Exercise prompt: Starting from the line containing "Para evitar ser d", write out the rest of the entries exactly, through the final line, including nothing else.

Page-level text extractions:
+ + + + + + +

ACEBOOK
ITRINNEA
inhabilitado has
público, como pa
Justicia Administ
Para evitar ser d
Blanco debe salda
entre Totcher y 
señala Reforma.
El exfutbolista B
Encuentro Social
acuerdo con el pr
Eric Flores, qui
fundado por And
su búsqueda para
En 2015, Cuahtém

+ + + + + + +

Expected answer:
Para evitar ser d
Blanco debe salda
entre Totcher y 
señala Reforma.
El exfutbolista B
Encuentro Social
acuerdo con el pr
Eric Flores, qui
fundado por And
su búsqueda para
En 2015, Cuahtém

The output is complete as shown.